§ **Task inputs**:
────────────────

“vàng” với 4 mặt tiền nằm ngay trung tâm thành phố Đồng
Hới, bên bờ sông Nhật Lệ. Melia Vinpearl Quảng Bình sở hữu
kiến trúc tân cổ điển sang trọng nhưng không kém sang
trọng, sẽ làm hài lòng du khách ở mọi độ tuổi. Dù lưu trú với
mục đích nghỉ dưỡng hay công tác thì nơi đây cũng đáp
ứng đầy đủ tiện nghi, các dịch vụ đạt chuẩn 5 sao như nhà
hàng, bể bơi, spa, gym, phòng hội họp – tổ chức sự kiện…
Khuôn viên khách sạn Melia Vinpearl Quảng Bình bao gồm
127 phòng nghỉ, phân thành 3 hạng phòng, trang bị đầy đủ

────────────────

Could you print, word for word, every line from the start of the records through the line that contains "Khuôn viên khách", including that line?

“vàng” với 4 mặt tiền nằm ngay trung tâm thành phố Đồng
Hới, bên bờ sông Nhật Lệ. Melia Vinpearl Quảng Bình sở hữu
kiến trúc tân cổ điển sang trọng nhưng không kém sang
trọng, sẽ làm hài lòng du khách ở mọi độ tuổi. Dù lưu trú với
mục đích nghỉ dưỡng hay công tác thì nơi đây cũng đáp
ứng đầy đủ tiện nghi, các dịch vụ đạt chuẩn 5 sao như nhà
hàng, bể bơi, spa, gym, phòng hội họp – tổ chức sự kiện…
Khuôn viên khách sạn Melia Vinpearl Quảng Bình bao gồm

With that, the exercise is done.